Operating Category | 2016 Guidance |
Annual average production (1) | 5,500 boe/d with 74% oil and liquids (80% oil and liquids in the Brazeau Belly River) |
Cash flow from operations | $38 million |
Total capital expenditures | $26 – $28 million (80% drilling and completions) |
Wells drilled | 6 – 7 net wells |
Royalties as % of revenue | 23% |
Operating netbacks | $23.00/boe |
Cash flow netbacks | $18.00/boe |
Ending 2016 net debt | $131 million ($24,000 per flowing boe) |
(1) | Sales volumes do not include the following productive capabilities: (i) 500 boe/d of natural gas being injected as part of an enhanced oil recovery (EOR) scheme; (ii) 250 boe/d of liquids from a temporary reduction in yields (now 25 bbl/mm compared to 55 bbl/mm); and (iii) 390 boe/d of production from the conversion of producing wells to gas injection wells. |
HEDGING UPDATE
To ensure adequate cash flow for its capital budget requirements in the face of expected near term price volatility, Boulder has entered into cashless collars for the 2016 calendar year for 33% of its non-royalty oil production at an average range of US$40 x US$56.15. The Company will continue to add to this position by hedging up to 80% of expected non-royalty oil volumes for the first half of 2016 using costless collars. As oil production accounts for 86% of the Company’s revenue, this strategy is intended to protect the Company’s capital plans and balance sheet should oil prices persist at levels under US$40.
OUTLOOK
Boulder management remains positive about the continued development and prospects for its asset base in 2016. Over the past four years, Boulder has assembled and de-risked a property that is difficult to replicate in the Western Canadian Sedimentary Basin. Boulder’s Brazeau Belly River property consists of approximately 100,000 acres of multi-zone potential on a focused land base, high quality light oil and a network of owned and operated infrastructure, which results in an asset that has significant value in any oil price environment.

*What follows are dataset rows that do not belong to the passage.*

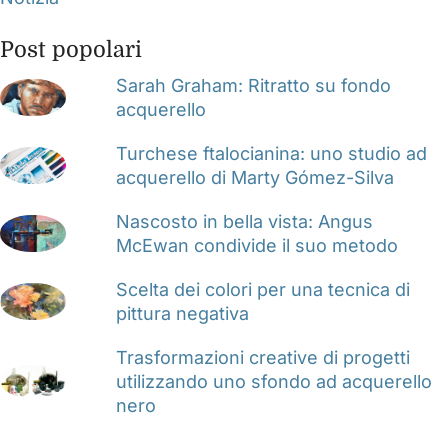
Post popolari
Sarah Graham: Ritratto su fondo
acquerello
Turchese ftalocianina: uno studio ad
acquerello di Marty Gómez-Silva
Nascosto in bella vista: Angus
McEwan condivide il suo metodo
Scelta dei colori per una tecnica di
pittura negativa
Trasformazioni creative di progetti
utilizzando uno sfondo ad acquerello
nero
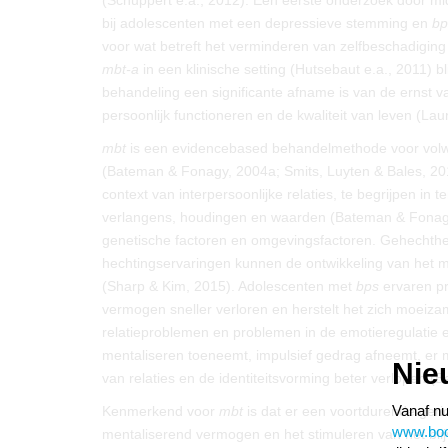
(Schuppert e.a., 2012). Een eerste onderzoek door m
bij adolescenten met een depressieve stemming en
bp
voor wat betreft het verminderen van zelfbeschadigi
mbt-a
in een klinische setting (Hutsebaut e.a., 2011) b
behandeling een significante afname is van de ernst 
persoonlijk functioneren en de kwaliteit van leven (Lau
mbt
is een evidencebased behandelmethode voor vo
(Bateman & Fonagy, 2004a; Smits, Luyten & Bales, 2015
context van interpersoonlijke relaties, te begrijpen 
verlangens, houdingen en waarden (Bateman & Fonagy,
genetische factoren en omgevingsfactoren. Gehechtheid
hechtingservaringen kunnen de ontwikkeling van het m
(Sharp & Kim, 2015). Adolescenten met
bps
ervaren pr
vermogen sneller verloren en herstelt het zich moeizame
relatieproblemen en problemen in de emotieregulatie e
mentaliseren toeneemt, impulsief gedrag afneemt, er 
Nie
van relaties en de identiteitsvorming beter verlopen 
Vanaf nu
Kenmerkend voor
mbt
is dat er een voortdurende geric
www.boom
mentaliserend vermogen en het stimuleren van het blijve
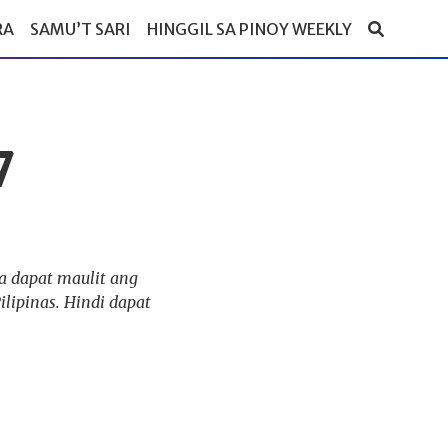
RA
SAMU’T SARI
HINGGIL SA PINOY WEEKLY
7
na dapat maulit ang
lipinas. Hindi dapat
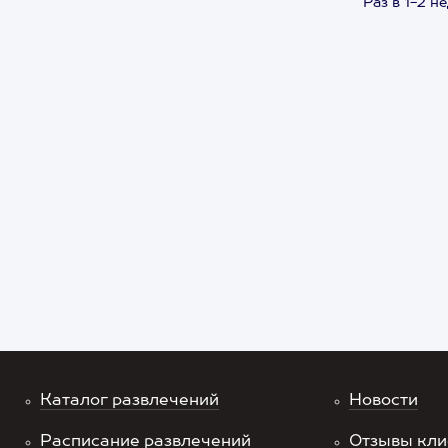
Раз в 1-2 н
Каталог развлечений
Новости
Расписание развлечений
Отзывы кли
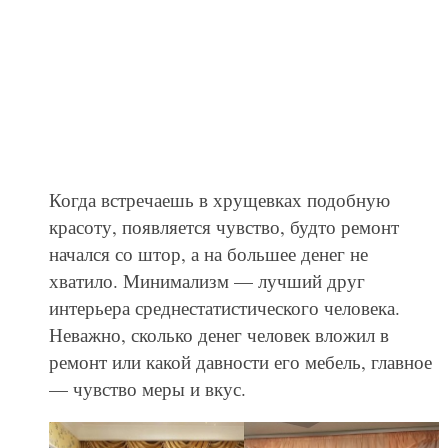
Когда встречаешь в хрущевках подобную
красоту, появляется чувство, будто ремонт
начался со штор, а на большее денег не
хватило. Минимализм — лучший друг
интерьера среднестатистического человека.
Неважно, сколько денег человек вложил в
ремонт или какой давности его мебель, главное
— чувство меры и вкус.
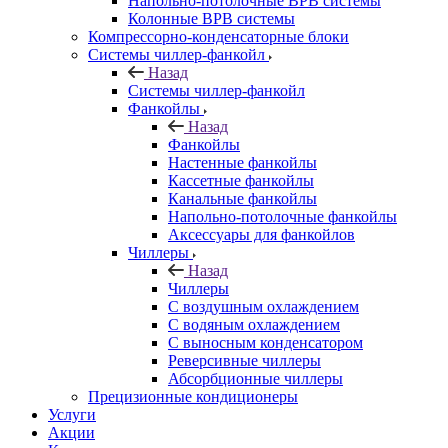
Напольно-потолочные ВРВ системы
Колонные ВРВ системы
Компрессорно-конденсаторные блоки
Системы чиллер-фанкойл
Назад
Системы чиллер-фанкойл
Фанкойлы
Назад
Фанкойлы
Настенные фанкойлы
Кассетные фанкойлы
Канальные фанкойлы
Напольно-потолочные фанкойлы
Аксессуары для фанкойлов
Чиллеры
Назад
Чиллеры
С воздушным охлаждением
С водяным охлаждением
С выносным конденсатором
Реверсивные чиллеры
Абсорбционные чиллеры
Прецизионные кондиционеры
Услуги
Акции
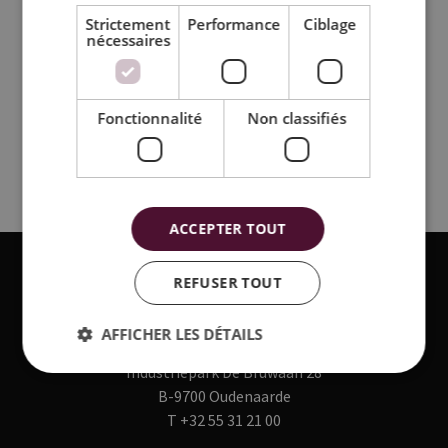
Strictement
Performance
Ciblage
nécessaires
Fonctionnalité
Non classifiés
ACCEPTER TOUT
REFUSER TOUT
AFFICHER LES DÉTAILS
CEILUX NV
Industriepark De Bruwaan 28
B-9700 Oudenaarde
T
+32 55 31 21 00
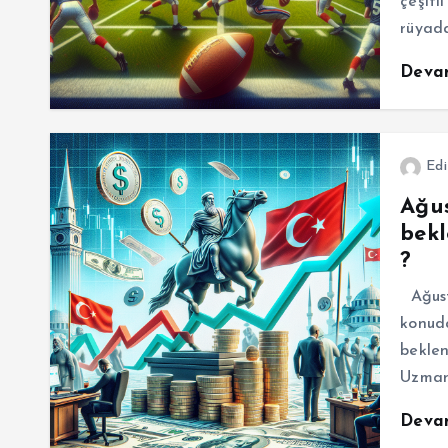
çeşitl
rüyad
Deva
Edi
Ağus
bekl
?
Ağusto
konuda
bekle
Uzmanl
Deva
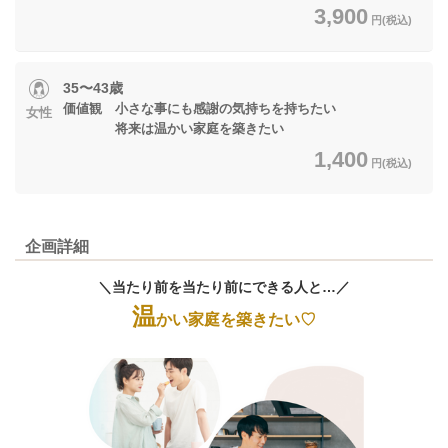
3,900
円(税込)
35〜43歳
価値観 小さな事にも感謝の気持ちを持ちたい
女性
将来は温かい家庭を築きたい
1,400
円(税込)
企画詳細
＼当たり前を当たり前にできる人と…／
温
かい家庭を築きたい♡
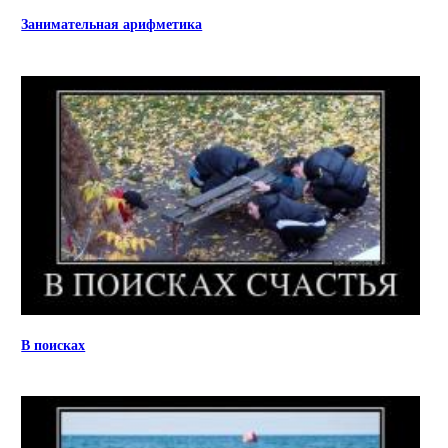
Занимательная арифметика
В поисках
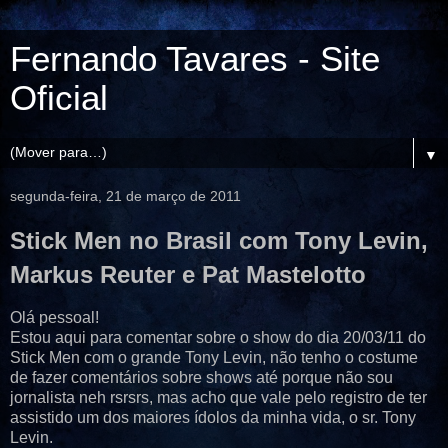
Fernando Tavares - Site
Oficial
▼
segunda-feira, 21 de março de 2011
Stick Men no Brasil com Tony Levin,
Markus Reuter e Pat Mastelotto
Olá pessoal!
Estou aqui para comentar sobre o show do dia 20/03/11 do
Stick Men com o grande Tony Levin, não tenho o costume
de fazer comentários sobre shows até porque não sou
jornalista neh rsrsrs, mas acho que vale pelo registro de ter
assistido um dos maiores ídolos da minha vida, o sr. Tony
Levin.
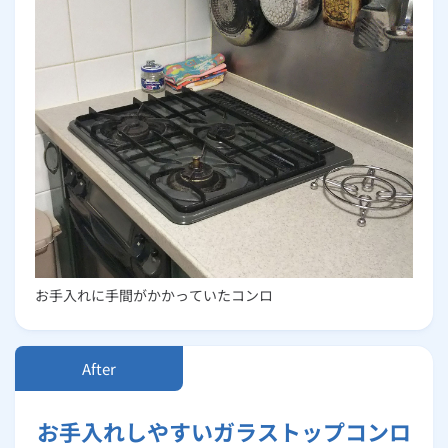
お手入れに手間がかかっていたコンロ
お手入れしやすいガラストップコンロ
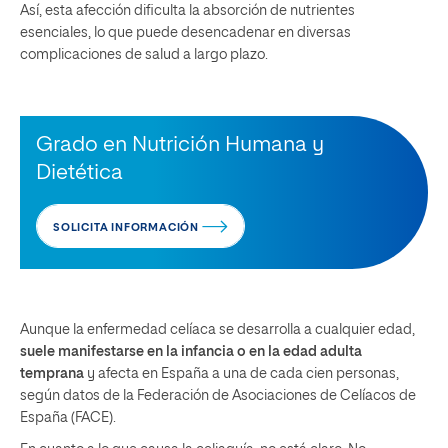
Así, esta afección dificulta la absorción de nutrientes
esenciales, lo que puede desencadenar en diversas
complicaciones de salud a largo plazo.
Grado en Nutrición Humana y
Dietética
SOLICITA INFORMACIÓN
Aunque la enfermedad celíaca se desarrolla a cualquier edad,
suele manifestarse en la infancia o en la edad adulta
temprana
y afecta en España a una de cada cien personas,
según datos de la Federación de Asociaciones de Celíacos de
España (FACE).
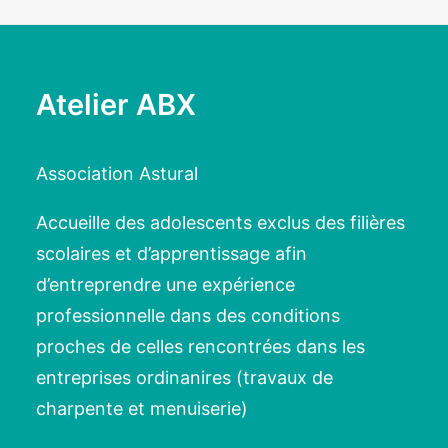
Atelier ABX
Association Astural
Accueille des adolescents exclus des filières
scolaires et d’apprentissage afin
d’entreprendre une expérience
professionnelle dans des conditions
proches de celles rencontrées dans les
entreprises ordinanires (travaux de
charpente et menuiserie)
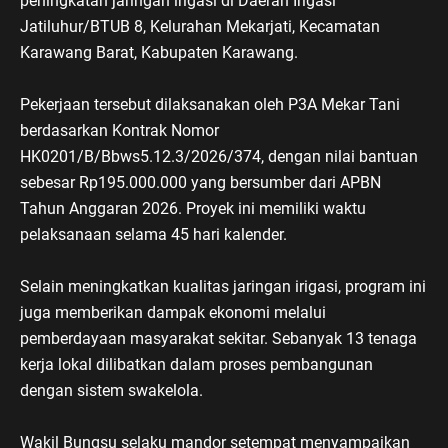
peningkatan jaringan irigasi di Daerah Irigasi
Jatiluhur/BTUB 8, Kelurahan Mekarjati, Kecamatan
Karawang Barat, Kabupaten Karawang.
Pekerjaan tersebut dilaksanakan oleh P3A Mekar Tani
berdasarkan Kontrak Nomor
HK0201/B/Bbws5.12.3/2026/374, dengan nilai bantuan
sebesar Rp195.000.000 yang bersumber dari APBN
Tahun Anggaran 2026. Proyek ini memiliki waktu
pelaksanaan selama 45 hari kalender.
Selain meningkatkan kualitas jaringan irigasi, program ini
juga memberikan dampak ekonomi melalui
pemberdayaan masyarakat sekitar. Sebanyak 13 tenaga
kerja lokal dilibatkan dalam proses pembangunan
dengan sistem swakelola.
Wakil Bungsu selaku mandor setempat menyampaikan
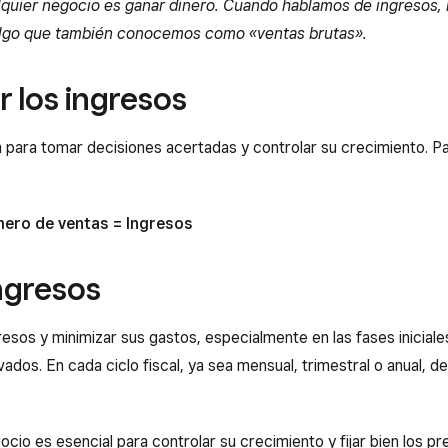
alquier negocio es ganar dinero. Cuando hablamos de ingresos, 
, algo que también conocemos como «ventas brutas».
r los ingresos
para tomar decisiones acertadas y controlar su crecimiento. Para
ero de ventas = Ingresos
ingresos
sos y minimizar sus gastos, especialmente en las fases inicial
ados. En cada ciclo fiscal, ya sea mensual, trimestral o anual, 
ocio es esencial para controlar su crecimiento y fijar bien los pr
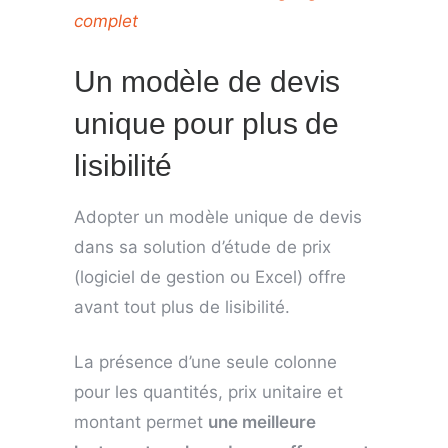
complet
Un modèle de devis
unique pour plus de
lisibilité
Adopter un modèle unique de devis
dans sa solution d’étude de prix
(logiciel de gestion ou Excel) offre
avant tout plus de lisibilité.
La présence d’une seule colonne
pour les quantités, prix unitaire et
montant permet
une meilleure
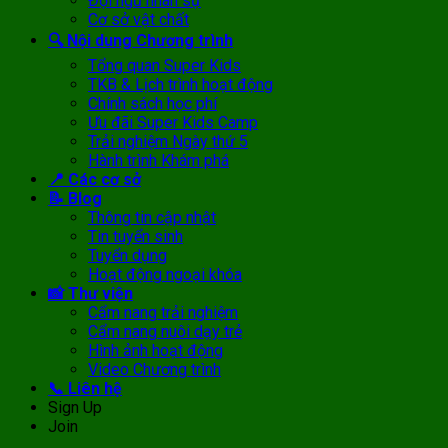
Đội ngũ nhân sự
Cơ sở vật chất
🔍 Nội dung Chương trình
Tổng quan Super Kids
TKB & Lịch trình hoạt động
Chính sách học phí
Ưu đãi Super Kids Camp
Trải nghiệm Ngày thứ 5
Hành trình Khám phá
📍 Các cơ sở
📝 Blog
Thông tin cập nhật
Tin tuyển sinh
Tuyển dụng
Hoạt động ngoại khóa
📸 Thư viện
Cẩm nang trải nghiệm
Cẩm nang nuôi dạy trẻ
Hình ảnh hoạt động
Video Chương trình
📞 Liên hệ
Sign Up
Join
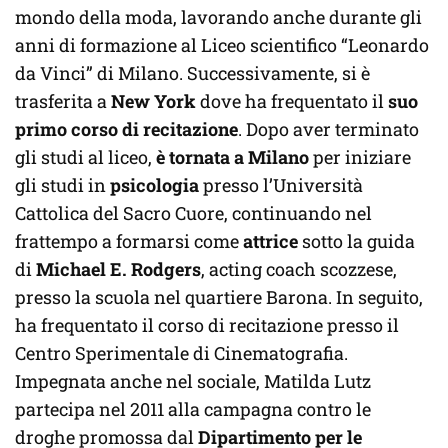
mondo della moda, lavorando anche durante gli
anni di formazione al Liceo scientifico “Leonardo
da Vinci” di Milano. Successivamente, si è
trasferita a
New York
dove ha frequentato il
suo
primo corso di recitazione
. Dopo aver terminato
gli studi al liceo,
è tornata a Milano
per iniziare
gli studi in
psicologia
presso l’Università
Cattolica del Sacro Cuore, continuando nel
frattempo a formarsi come
attrice
sotto la guida
di
Michael E. Rodgers
, acting coach scozzese,
presso la scuola nel quartiere Barona. In seguito,
ha frequentato il corso di recitazione presso il
Centro Sperimentale di Cinematografia.
Impegnata anche nel sociale, Matilda Lutz
partecipa nel 2011 alla campagna contro le
droghe promossa dal
Dipartimento per le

The Company currently has 5,500 boe/day of stabilized high-working interest production that contributes significant cash flow under current commodity prices and provides for long term value realization through its large inventory of high impact exploration and delineation wells. Boulder’s EOR initiative now under operation may provide a positive step change in proposed recovery factors over the coming year, creating additional value. The Company would like to thank shareholders for their continued loyalty and patience as Boulder manages its way through this industry downturn and is committed to maximizing the value of every Boulder share.